LangChain agents and agent structure

The agent workflow is implemented as a multi-agent pipeline using LangChain-oriented design:

Agent Role Key outputs
PlannerAgent Interpret question, safety check, decide retrieval strategy Plan: needs_retrieval, planned_query, reasoning_summary, optional error
RetrieverAgent Vector similarity search over document chunks List of (DocumentChunk, score)
ReasonerAgent Synthesize answer from context using LLM Answer text (uses LangChain core messages + shared BaseChatModel)
ValidatorAgent Check grounding and citations ValidationResult: passed, support_status, summary, issues

The AgentOrchestrator runs these in sequence and returns an AgentQueryResponse with answer, citations, retrieved_chunks, and execution_summary (planned query, retrieval performed, chunks count, validation result, step summaries).

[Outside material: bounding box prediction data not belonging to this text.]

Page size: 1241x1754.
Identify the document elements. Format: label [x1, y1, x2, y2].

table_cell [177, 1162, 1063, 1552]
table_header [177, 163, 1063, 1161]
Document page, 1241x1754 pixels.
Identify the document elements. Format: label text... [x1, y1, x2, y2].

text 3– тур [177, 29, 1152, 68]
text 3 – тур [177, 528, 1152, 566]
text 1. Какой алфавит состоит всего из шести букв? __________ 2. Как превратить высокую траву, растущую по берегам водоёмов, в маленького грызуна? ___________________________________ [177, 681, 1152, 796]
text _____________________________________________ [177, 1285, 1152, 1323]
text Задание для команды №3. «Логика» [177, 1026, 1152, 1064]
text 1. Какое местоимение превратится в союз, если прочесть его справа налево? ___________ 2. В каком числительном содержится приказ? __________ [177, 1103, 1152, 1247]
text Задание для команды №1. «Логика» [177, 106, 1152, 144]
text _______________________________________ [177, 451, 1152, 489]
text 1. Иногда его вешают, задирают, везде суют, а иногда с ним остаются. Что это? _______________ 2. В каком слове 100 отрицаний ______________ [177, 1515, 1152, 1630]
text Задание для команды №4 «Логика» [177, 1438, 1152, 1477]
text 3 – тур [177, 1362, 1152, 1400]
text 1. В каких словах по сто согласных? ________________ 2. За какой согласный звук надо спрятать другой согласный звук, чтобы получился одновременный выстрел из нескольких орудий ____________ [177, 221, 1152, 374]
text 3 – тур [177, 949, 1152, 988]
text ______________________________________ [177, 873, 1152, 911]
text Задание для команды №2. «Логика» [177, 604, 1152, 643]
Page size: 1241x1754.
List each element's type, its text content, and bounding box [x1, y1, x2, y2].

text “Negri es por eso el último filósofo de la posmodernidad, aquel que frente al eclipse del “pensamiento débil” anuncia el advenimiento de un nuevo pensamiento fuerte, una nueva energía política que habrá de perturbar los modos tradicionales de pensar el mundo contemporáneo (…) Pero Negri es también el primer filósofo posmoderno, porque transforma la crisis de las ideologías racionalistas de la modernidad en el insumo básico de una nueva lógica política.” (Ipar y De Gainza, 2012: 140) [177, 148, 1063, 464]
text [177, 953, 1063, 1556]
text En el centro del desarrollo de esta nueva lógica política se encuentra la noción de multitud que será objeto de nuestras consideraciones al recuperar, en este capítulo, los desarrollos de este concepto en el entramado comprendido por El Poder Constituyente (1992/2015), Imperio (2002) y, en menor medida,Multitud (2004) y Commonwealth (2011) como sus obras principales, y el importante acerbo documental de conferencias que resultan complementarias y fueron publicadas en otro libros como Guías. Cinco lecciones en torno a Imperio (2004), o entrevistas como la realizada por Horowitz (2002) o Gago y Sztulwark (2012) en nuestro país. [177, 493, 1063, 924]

The LLM is provided by a shared factory (app.core.llm.get_llm()) that returns a LangChain BaseChatModel; the Reasoner uses langchain_core messages (SystemMessage, HumanMessage) so the agent layer is not tied to a specific LLM provider.

Planning

Planning is the first step of the agent pipeline and controls whether retrieval and reasoning run:

  • The PlannerAgent calls is_safe_query(question) and, if safe, produces a Plan with:

    • needs_retrieval — Whether to run vector search (for this capstone, document Q&A always sets this to True when the query is safe).
    • planned_query — Normalized question string used by the Retriever.
    • reasoning_summary — Short description of the plan (e.g. “Document Q&A: will retrieve relevant chunks and generate grounded answer.”).
    • error — Set if the query fails the safety check; the orchestrator returns early without retrieval or reasoning.
  • The orchestrator uses the plan to decide flow: if plan.error is set or needs_retrieval is false, it returns an immediate response with an execution summary and does not call Retriever or Reasoner. Otherwise it runs Retriever → Reasoner → Validator and includes the planned query and step counts in the execution summary.

Storage Layers

Layer Technology Purpose
Uploaded files Local dir Temporary store before parsing; can be deleted after ingest
Vector index ChromaDB Embeddings + metadata; top-k similarity search
Metadata SQLite Document list, status, chunk count, errors

Safety and Guardrails

  • File validation: type and size limits.
  • Prompt injection: sanitization of retrieved text before inclusion in prompts.
  • Safe query check: reject empty or suspicious user queries.
  • Grounded answers: instructions to answer only from context; “I could not find enough evidence” when insufficient.
  • Validator agent: checks that the answer references sources.

Limitations and Future Enhancements

  • Limitations: Single-user; no auth; ChromaDB only (no Pinecone/Weaviate yet); no streaming; no conversation history.
  • Future: Auth stub, document deletion/re-index, hybrid retrieval, re-ranking, feedback, streaming, cloud deployment.